Findings explain exceptional auditory abilities in Williams-Beuren syndrome
Williams-Beuren syndrome (WBS) is a rare disorder that causes neurocognitive and developmental deficits. However, musical and auditory abilities are preserved or even enhanced in WBS patients. Scientists at St. Jude Children’s Research Hospital have identified the mechanism responsible for this ability in models of the disease. The findings were published today in Cell.
Understanding what causes the superior auditory ability in WBS patients may provide a target for treating the disease in addition to helping advance research on the ability to discriminate between sounds. WBS offers insight into the mechanisms that underlie enhanced auditory abilities. For instance, some people with WBS have perfect pitch, which is the ability to differentiate between notes or frequencies without a reference guide.
“WBS stands out among neurodevelopmental disorders because children with the disorder, despite profound learning disabilities, can have a higher prevalence of superior musical and linguistic abilities than children in the general population,” said corresponding author Stanislav Zakharenko, M.D., Ph.D., St. Jude Department of Developmental Neurobiology. “We were fascinated by that and wanted to know more about how a disorder that is caused by a loss of 27 genes could help individuals gain a better than normal ability for auditory processing.”
Excited neurons in the auditory cortex
Mouse models of WBS have an enhanced ability to discriminate between sound frequencies. These mice also have improved frequency coding in the auditory cortex, the part of the brain that processes sound. The researchers showed that the enhanced ability to discriminate between frequencies is caused by hyperexcitable interneurons in the auditory cortex.
To understand the cellular biology that underlies enhanced auditory abilities in WBS patients, the researchers conducted an RNAseq experiment. The data led the researchers to a neuropeptide receptor called VIPR1, which is reduced in the auditory cortex of individuals with WBS. The reduction in VIPR1 was also found in cerebral organoids, advanced models made in the laboratory using human induced pluripotent stem cells.

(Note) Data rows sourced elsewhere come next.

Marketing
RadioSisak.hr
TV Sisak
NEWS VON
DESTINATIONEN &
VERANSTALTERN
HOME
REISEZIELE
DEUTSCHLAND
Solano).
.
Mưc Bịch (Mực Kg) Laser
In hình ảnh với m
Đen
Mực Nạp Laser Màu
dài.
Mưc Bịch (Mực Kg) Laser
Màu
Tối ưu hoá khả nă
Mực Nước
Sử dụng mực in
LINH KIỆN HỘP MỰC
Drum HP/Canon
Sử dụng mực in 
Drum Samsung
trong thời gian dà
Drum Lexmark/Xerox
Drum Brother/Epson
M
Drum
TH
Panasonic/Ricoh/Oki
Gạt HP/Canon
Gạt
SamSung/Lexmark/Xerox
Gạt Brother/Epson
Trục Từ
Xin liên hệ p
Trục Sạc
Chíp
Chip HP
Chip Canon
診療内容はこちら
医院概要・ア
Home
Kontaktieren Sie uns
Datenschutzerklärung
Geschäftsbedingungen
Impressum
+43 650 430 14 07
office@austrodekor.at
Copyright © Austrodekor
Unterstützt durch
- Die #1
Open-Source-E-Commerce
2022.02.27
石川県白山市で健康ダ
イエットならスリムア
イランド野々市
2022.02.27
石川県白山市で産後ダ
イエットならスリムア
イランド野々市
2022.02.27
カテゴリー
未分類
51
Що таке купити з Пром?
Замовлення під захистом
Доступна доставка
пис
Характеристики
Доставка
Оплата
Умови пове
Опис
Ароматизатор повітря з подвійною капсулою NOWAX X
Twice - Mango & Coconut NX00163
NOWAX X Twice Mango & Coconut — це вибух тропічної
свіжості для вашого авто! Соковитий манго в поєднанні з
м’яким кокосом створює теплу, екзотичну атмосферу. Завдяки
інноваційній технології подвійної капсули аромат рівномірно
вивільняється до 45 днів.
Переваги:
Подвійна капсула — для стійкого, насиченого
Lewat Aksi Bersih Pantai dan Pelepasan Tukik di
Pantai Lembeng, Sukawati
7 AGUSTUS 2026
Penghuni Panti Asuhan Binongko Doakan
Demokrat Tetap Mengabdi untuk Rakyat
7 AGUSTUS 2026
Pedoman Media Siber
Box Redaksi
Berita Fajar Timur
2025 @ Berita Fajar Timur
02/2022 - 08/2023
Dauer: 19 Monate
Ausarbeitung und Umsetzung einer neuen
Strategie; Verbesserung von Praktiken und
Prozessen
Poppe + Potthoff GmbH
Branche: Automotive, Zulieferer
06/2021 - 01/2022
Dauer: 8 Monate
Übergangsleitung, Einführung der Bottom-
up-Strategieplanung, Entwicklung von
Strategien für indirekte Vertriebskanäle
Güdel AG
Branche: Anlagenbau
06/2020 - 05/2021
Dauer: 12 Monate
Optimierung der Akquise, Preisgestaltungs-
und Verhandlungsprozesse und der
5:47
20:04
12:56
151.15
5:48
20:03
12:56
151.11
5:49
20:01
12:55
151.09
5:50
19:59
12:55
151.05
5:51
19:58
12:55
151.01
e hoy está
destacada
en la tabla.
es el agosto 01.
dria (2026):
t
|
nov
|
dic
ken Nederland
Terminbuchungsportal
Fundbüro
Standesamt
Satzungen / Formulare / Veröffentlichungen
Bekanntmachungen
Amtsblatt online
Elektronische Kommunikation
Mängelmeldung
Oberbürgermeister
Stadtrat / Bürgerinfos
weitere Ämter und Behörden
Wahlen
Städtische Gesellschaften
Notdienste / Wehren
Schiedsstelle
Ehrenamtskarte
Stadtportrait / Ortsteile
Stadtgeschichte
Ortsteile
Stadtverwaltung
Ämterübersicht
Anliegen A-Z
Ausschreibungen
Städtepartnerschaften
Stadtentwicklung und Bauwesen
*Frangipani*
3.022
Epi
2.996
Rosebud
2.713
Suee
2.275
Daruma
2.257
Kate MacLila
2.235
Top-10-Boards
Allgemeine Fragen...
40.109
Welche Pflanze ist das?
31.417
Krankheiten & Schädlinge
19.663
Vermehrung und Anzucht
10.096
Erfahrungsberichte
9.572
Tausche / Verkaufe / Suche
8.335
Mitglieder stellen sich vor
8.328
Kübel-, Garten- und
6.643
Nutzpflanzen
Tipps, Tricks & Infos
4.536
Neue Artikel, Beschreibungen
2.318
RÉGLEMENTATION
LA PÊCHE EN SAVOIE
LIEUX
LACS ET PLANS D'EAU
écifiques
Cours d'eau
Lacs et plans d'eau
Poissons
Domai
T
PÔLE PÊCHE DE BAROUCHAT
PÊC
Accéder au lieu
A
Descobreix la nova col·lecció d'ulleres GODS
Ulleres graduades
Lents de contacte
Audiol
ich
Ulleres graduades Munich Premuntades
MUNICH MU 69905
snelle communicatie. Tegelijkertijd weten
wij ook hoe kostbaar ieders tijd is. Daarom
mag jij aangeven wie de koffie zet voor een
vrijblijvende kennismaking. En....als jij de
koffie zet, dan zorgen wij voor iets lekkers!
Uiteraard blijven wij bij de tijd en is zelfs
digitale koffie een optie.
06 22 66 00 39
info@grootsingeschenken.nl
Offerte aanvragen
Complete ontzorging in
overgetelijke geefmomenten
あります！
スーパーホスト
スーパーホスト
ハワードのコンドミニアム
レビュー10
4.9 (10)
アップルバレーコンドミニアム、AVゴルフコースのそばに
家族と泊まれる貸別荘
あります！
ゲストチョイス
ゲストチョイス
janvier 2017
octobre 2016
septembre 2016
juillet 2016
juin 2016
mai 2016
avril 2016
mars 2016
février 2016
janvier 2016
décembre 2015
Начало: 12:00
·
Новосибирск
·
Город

The scientists found that the transcription factor Gtf2ird1, encoded by one of the 27 genes lost in those with WBS, regulates VIPR1. Deleting or overexpressing VIPR1 in the auditory cortex can mimic or reverse the auditory effects seen in WBS. Thus, it is Gtf2ird1 downregulating VIPR1 that is responsible for the impact of WBS on auditory ability.
“I didn’t know a lot about VIPR1 before it popped up in our data because the role of this family of receptors in the brain is under-appreciated compared to other neuromodulator or neurotransmitter receptors,” said first-author Christopher Davenport, St. Jude Department of Developmental Neurobiology. “Our findings show that they can strongly impact information processing and behavior and are likely relevant for other behaviors and diseases as well.”
“This work suggests that reducing neuronal hyperexcitability might be a general mechanism for treating WBS through targeting VIPR1,” Zakharenko said. “It also opens up new directions to learn about musicality and how our brain differentiates sounds based on these findings in models of WBS.”